Metropolitan College tuition can differ from semester to semester and year to year. For updated costs, please visit our Tuition & Fees page. Students taking over 11.5 credits are considered full-time and pay higher tuition.
What is the total cost of the program?
Tuition is set annually by the Trustees of Boston University and is subject to change. Please see our Tuition & Fees page for costs per credit.
Can I get financial aid at Metropolitan College?
Students in the Food Studies graduate certificate do not qualify for federal student loans. However, there are a number of possibilities for financing your education through private loans. For more information, please contact Metropolitan College Graduate Financial Aid.
What financial assistance is offered through the Gastronomy program?
Are there tuition benefits for Boston University employees?
Yes, employees of Boston University receive tuition remission that covers up to two graduate courses per term. There are some minimal costs and tax implications involved. Information can be found on the BU Human Resources website. This is an excellent program and a number of Gastronomy students have enjoyed their employment on campus while pursuing their studies.
Which libraries are available to me?
The Boston University library system maintains multiple resources that support the research interests of students. BU employs two librarians whose expertise is in gastronomy. Learn more about the library’s gastronomy texts.
In addition, the Boston area is rich in library resources. Gastronomy students have access to the Schlesinger Women’s History Library on the Harvard Campus. The Schlesinger has a renowned collection of historic culinary books, diaries, letters, and cookbooks. The Boston Public Library is also a terrific resource. Please see the BU Library to obtain a Boston Library Consortium (BLC) card.
Do students eat in class?
Yes, we frequently eat in class. Cooking, sharing, and hospitality are major elements of experiencing food culture. Students and faculty alike bring theme-related dishes to class to share during breaks. Other courses take food-related field trips or have meals together outside the classroom. We learn much about our fellow students including what good cooks they are! Gastronomy students also occasionally dine out together in a local ethnic restaurant, have wine and food gatherings, and keep in close touch with departmental activities and events through the BU Gastronomy Google Group.

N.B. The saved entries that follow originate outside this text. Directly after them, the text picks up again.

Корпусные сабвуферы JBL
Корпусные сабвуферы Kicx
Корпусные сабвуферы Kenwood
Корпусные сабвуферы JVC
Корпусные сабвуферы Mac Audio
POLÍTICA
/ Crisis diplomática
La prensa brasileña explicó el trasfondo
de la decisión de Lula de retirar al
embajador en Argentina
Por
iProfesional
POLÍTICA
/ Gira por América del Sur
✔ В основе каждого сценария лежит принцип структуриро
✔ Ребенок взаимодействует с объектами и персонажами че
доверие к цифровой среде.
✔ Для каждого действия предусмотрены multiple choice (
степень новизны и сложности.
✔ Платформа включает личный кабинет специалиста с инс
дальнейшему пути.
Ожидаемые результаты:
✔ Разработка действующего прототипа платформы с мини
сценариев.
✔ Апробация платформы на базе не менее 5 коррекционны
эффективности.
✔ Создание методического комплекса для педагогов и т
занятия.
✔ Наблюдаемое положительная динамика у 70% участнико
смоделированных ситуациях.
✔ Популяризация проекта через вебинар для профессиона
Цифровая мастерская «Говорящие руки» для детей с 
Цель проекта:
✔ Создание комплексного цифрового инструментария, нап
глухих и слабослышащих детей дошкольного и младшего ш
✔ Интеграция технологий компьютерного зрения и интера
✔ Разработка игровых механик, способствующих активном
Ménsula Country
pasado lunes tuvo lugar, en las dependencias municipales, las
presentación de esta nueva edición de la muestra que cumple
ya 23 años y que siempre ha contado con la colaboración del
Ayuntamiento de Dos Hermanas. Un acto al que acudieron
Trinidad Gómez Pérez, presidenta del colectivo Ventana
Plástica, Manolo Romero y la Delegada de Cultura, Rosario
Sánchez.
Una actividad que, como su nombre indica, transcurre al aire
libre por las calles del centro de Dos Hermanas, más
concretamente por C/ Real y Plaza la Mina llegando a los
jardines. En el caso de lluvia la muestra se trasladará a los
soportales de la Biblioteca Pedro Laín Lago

Can I attend events offered through MET's Programs in Food & Wine?
Yes, Food Studies students are welcome and encouraged to attend events and seminars through BU MET’s Programs in Food & Wine. These include lecture series sponsored by the Jacques Pépin Fund for Scholarship in Food Studies that feature some of the world’s finest scholars in food studies. Food Studies students are offered a reduced price on selected offerings and events.